*Çalışma Yönergesi A:*
Belge bölümündeki "Buna göre, mağdurun 15 yaşını bitirmemiş olması, suçun unsuru ve ön koşuludur." cümlesini İngilizceye çevirin.

*Belge Bölümü:*
* * * * *

TCK.nun 2. Kitap, 8. Bap, 1. Faslında yer alan 414.maddesinde 15 yaşını "bitirmeyen" bir küçüğün ırzına geçilmesinin yaptırımı düzenlenmiş, aynı maddenin ikinci fıkrasında ise, aynı suçun teşdit sebebi teşkil edecek hallerine yer verilmiştir. Buna göre, mağdurun 15 yaşını bitirmemiş olması, suçun unsuru ve ön koşuludur.
Kanunun aynı faslının 416. maddesinin 1.fıkrasında, "Onbeş yaşını bitiren bir kimsenin cebir ve şiddet veya tehdit kullanmak suretiyle ırzına geçen veyahut akıl veya beden hastalığından veya kendi fiilinden başka bir sebepten veya kullandığı hileli vasıtalardan dolayı fiile mukavemet edemeyecek bir halde bulunun bir kimseye karşı bu fiili işleyen kimse .... cezalandırılır." denilmek suretiyle 414. maddesinin 2. fıkrasında teşdit sebebi olarak gösterilen hususlar 15 yaşını bitiren kimselere karşı işlenecek bu eylemde, suçun unsuru haline getirilmiştir.

* * * * *

*Verilen Veriler:*
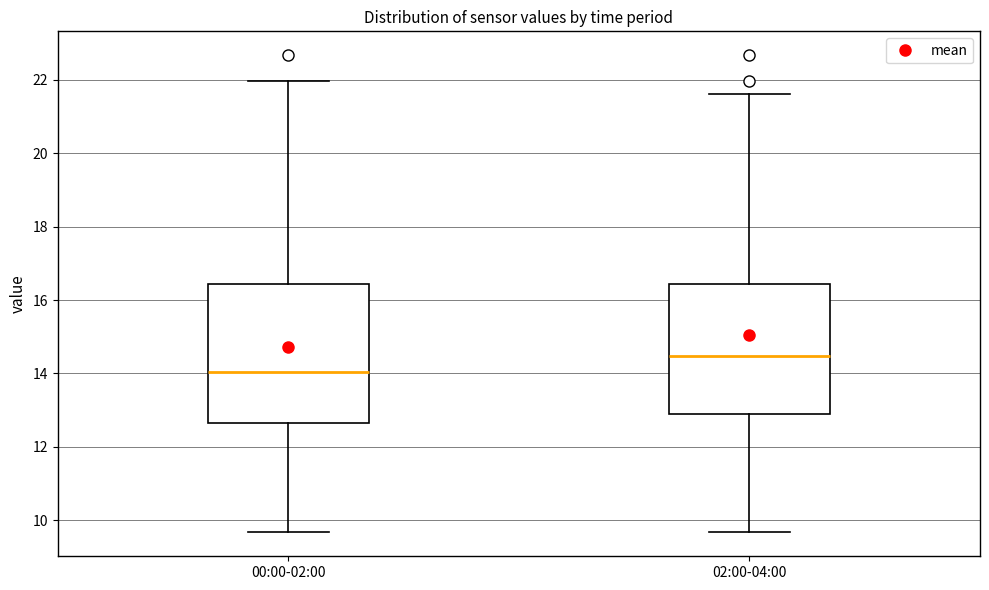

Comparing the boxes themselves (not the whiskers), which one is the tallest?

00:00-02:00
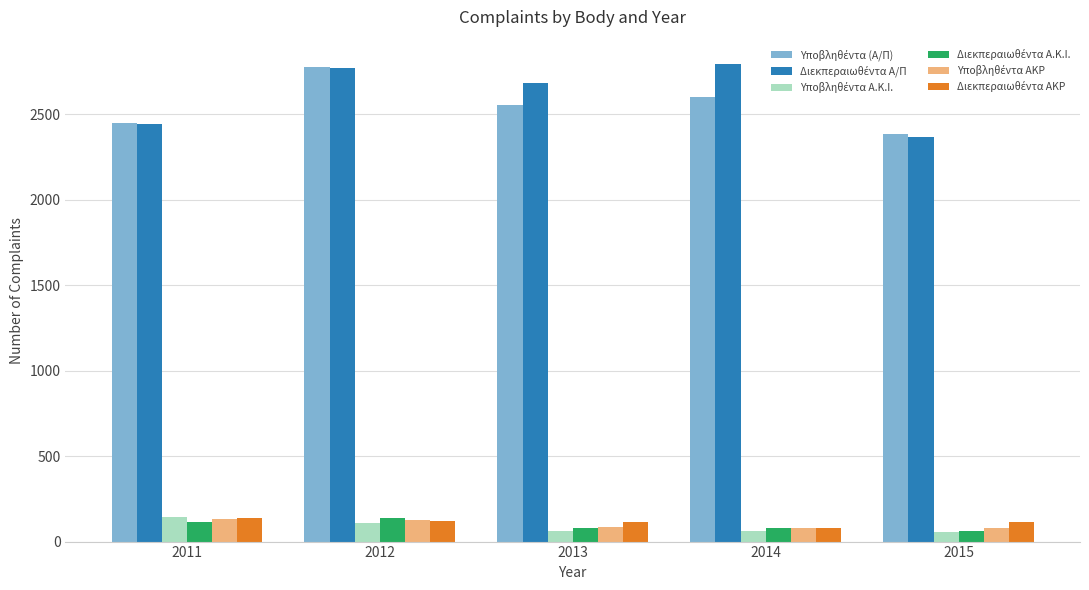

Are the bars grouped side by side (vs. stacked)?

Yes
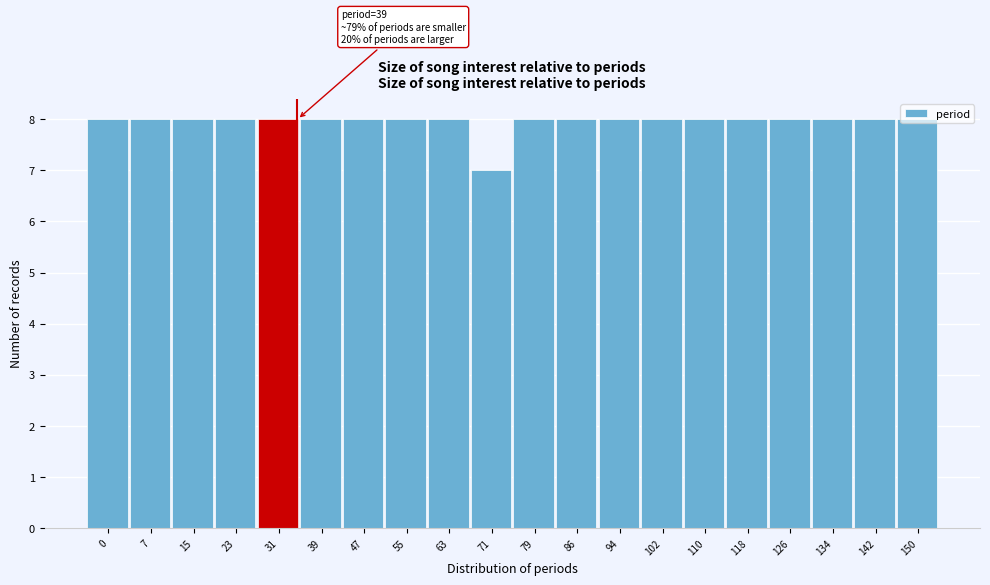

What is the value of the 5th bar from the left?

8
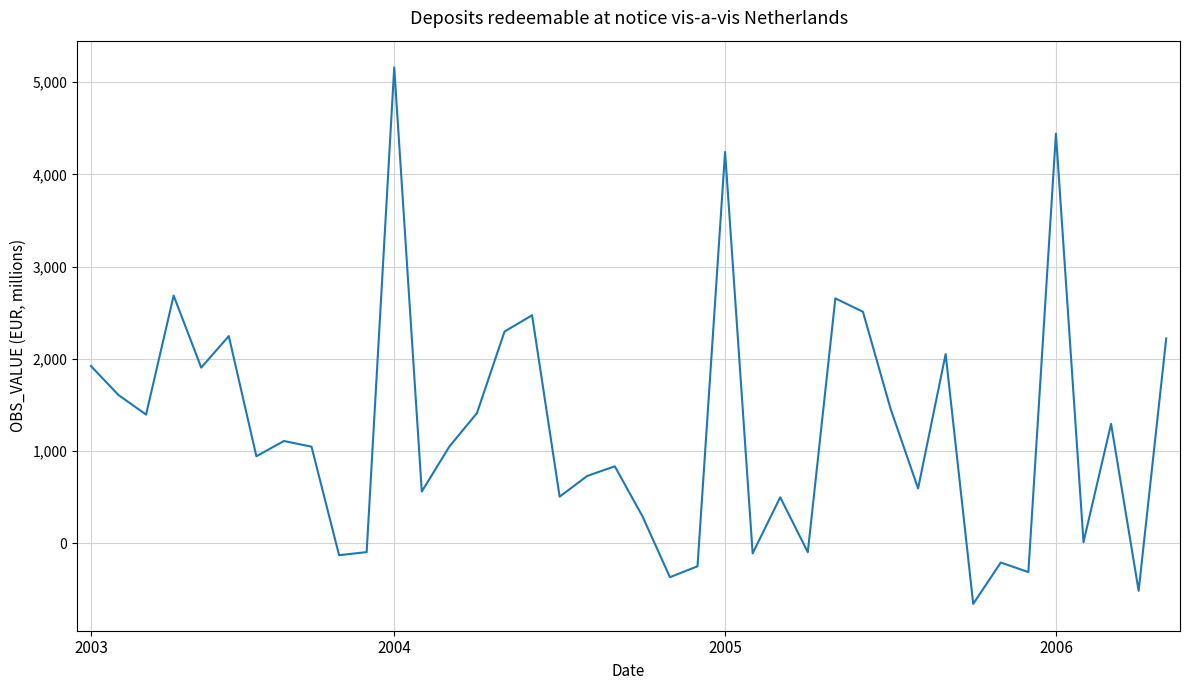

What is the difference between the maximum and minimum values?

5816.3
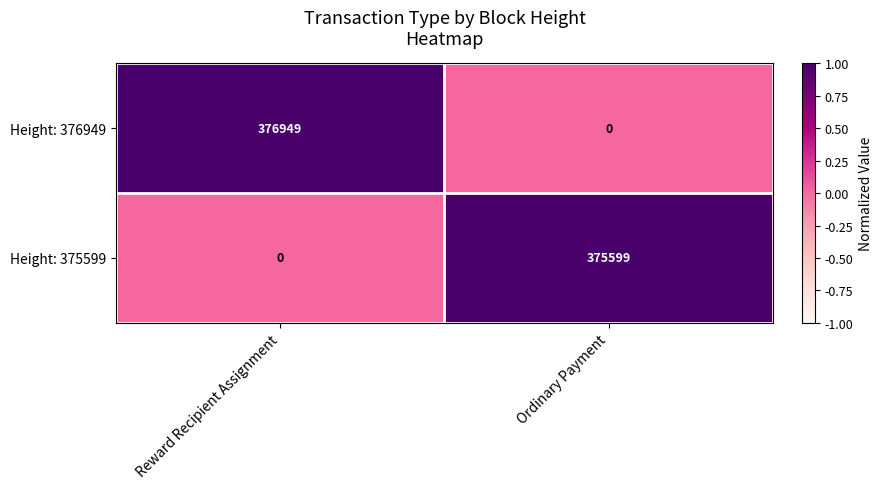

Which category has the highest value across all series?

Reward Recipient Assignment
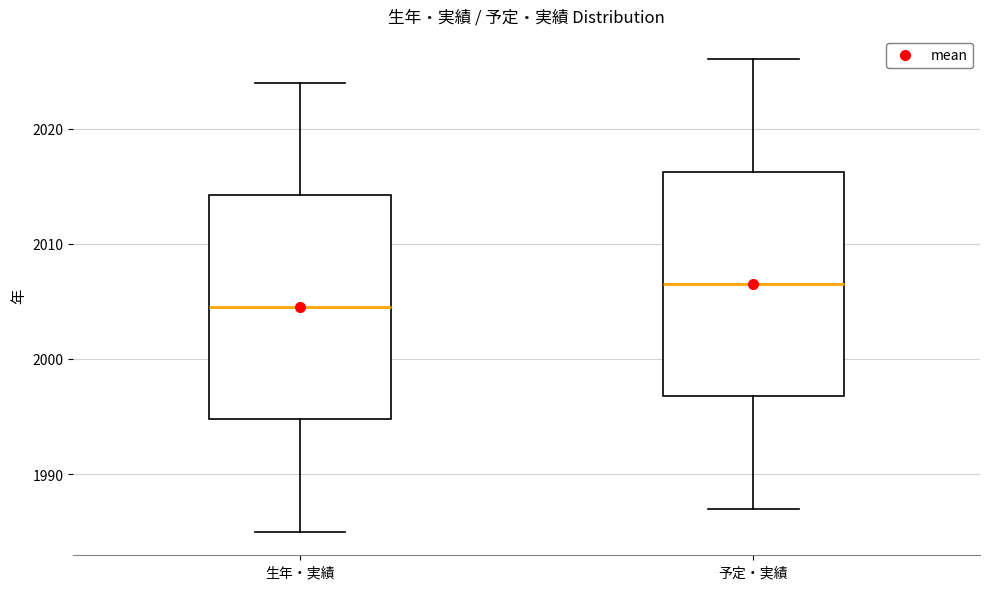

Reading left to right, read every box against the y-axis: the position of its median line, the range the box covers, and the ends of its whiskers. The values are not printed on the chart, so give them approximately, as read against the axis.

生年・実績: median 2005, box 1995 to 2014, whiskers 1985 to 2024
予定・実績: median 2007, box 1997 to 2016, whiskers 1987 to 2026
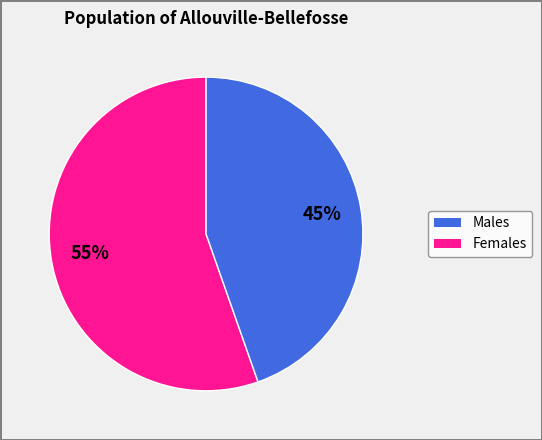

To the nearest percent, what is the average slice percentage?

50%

* * * * *

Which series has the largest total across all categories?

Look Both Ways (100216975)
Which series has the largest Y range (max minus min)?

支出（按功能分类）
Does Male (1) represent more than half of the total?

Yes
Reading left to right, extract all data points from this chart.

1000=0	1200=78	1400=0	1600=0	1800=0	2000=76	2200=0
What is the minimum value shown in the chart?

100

* * * * *

*Çalışma Yönergesi B:*
Kayıtlarda "right" sözcüğünü içeren satırları bulun ve her birini eksiksiz kopyalayın.

*Yanıt Alanı A:*
Accordingly, the victim's not having completed the age of 15 is an element and a precondition of the offense.

*Yanıt Alanı B:*
Reading left to right, read every box against the y-axis: the position of its median line, the range the box covers, and the ends of its whiskers. The values are not printed on the chart, so give them approximately, as read against the axis.
Reading left to right, extract all data points from this chart.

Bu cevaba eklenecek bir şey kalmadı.